Abstract

Introduction: Despite the availability of iron chelation therapy, accumulation of excess iron in the heart results in cardiomyopathy, congestive heart failure (CHF) and death in approximately 71% of transfused patients with β-thalassemia (β-thal) major. In preclinical and single-institution clinical studies, Exjade®(deferasirox, DFX) has demonstrated efficacy in decreasing cardiac iron. This ongoing study evaluates the effects of DFX on cardiac iron and left ventricular ejection fraction (LVEF) in patients (pts) with β-thal major in a prospective, single-arm, multi-center trial using cardiac MRI T2*. Here, we report preliminary results from patients who have completed 12 or 18 months of treatment.

Methods: Twenty-eight pts were enrolled at four US centers. DFX was administered at 30–40 mg/kg/day for 18 months. Entry criteria included MRI evidence of cardiac iron (T2* <20 ms) and normal LVEF (≥56%). Serum ferritin (SF) was assessed monthly and MRI assessments for liver iron concentration (LIC), cardiac T2* and LVEF were done every 6 months. Serum creatinine (SCr), biochemical and hematological status were also monitored. All results are reported as mean±SE (range) unless otherwise stated.

Results: At the time of analysis, 18 pts had 12-month evaluations and 12 pts had 18-month evaluations. Five pts discontinued (one non-compliance, two patient decisions, and two deaths). Both deaths were considered unrelated to DFX treatment; the first patient enrolled with markedly elevated baseline cardiac iron (T2*=1.8 ms) and died secondary to CHF. The second patient death was due to sepsis and multi-organ failure.

Baseline: All 18 evaluable pts (three male, 15 female; aged 10–44 years) received ≥150 lifetime transfusions. SF was 4324±912 ng/mL (395–16,249). Cardiac T2* was 9.6±0.97 ms (4.6–16.1), LIC was 18.7±3.8 mg Fe/g dry weight (dw; 3.6–62.3) and LVEF was 61.7±1.0%.

12-Month results: At 12 months, 7/18 pts were on 40 mg/kg/day. 12/18 pts (67%) had an increase in cardiac T2* with a mean difference of 2.2 ms (18%; P=0.025). 13/18 pts (72%) had a decrease in LIC with a mean difference of 2.4 mg Fe/g dw (25%; P=0.032). LVEF remained stable. SF fell by 583 ng/mL (n=18; 22%; P=0.147).

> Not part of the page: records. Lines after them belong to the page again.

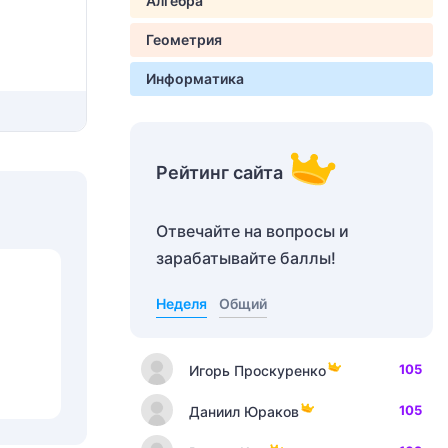
Алгебра
Геометрия
Информатика
Рейтинг сайта
Отвечайте на вопросы и
зарабатывайте баллы!
Неделя
Общий
105
Игорь Проскуренко
105
Даниил Юраков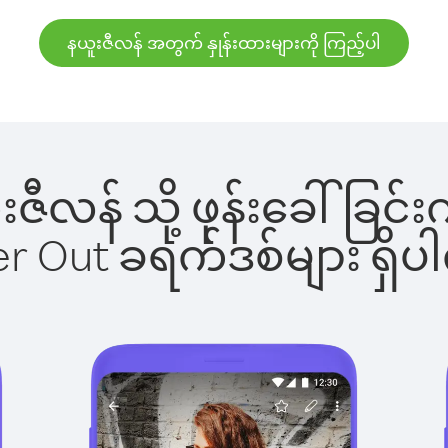
နယူးဇီလန် အတွက် နှုန်းထားများကို ကြည့်ပါ
ယူးဇီလန် သို့ ဖုန်းခေါ်ခ
ber Out ခရက်ဒစ်များ ရှ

18-Month results: At 18 months, 3/12 pts were on 40 mg/kg/day. 10/12 pts (83%) had an increase in cardiac T2* with a mean difference of 4.1 ms (35%; P=0.001). 11/12 pts (92%) had a decrease in LIC with a mean reduction of 4.7 mg Fe/g dw (50%; P=0.003). Mean LVEF trended upward from 61.5 to 63.3% (n=13; P=0.2). SF fell by 1373 ng/mL (n=11; 46%, P=0.006).

Safety data from pts (n=25) treated with 30–40 mg DFX were in line with previous studies. The most common drug-related adverse events (AEs; eight pts; 32%) were gastrointestinal in nature. 1/25 patients experienced a suspected SAE (hospitalization due to abdominal pain and vomiting) but completed the study. One patient developed SCr >upper limit of normal (ULN). Two pts (8%) had abnormal transaminases (≥5×ULN) on ≥2 occasions but both had abnormal values at baseline.

Conclusions: DFX monotherapy significantly improved cardiac and liver iron after 12 and 18 months. Overall, doses from 30–40 mg/kg/day were well tolerated. Cardiac T2* improvement rates were 1.5–1.9% per month, which is comparable to other monotherapy trials. A trend towards improved LVEF was seen in patients completing 18 months of therapy; however, a larger, long-term study will be required to confirm whether DFX can significantly improve cardiac function in this population.

Disclosures: Wood:Apotex: Honoraria; Novartis: Honoraria, Research Funding, Speakers Bureau. Thompson:Novartis: Honoraria, Membership on an entity’s Board of Directors or advisory committees, Research Funding. Paley:Novartis: Employment. Kang:Novartis: Employment. Giardina:Novartis: Research Funding, Speakers Bureau. Virkus:Novartis: Employment. Coates:Novartis: Honoraria, Research Funding, Speakers Bureau. Off Label Use: The use of deferasirox doses >30 mg/kg is considered off-label.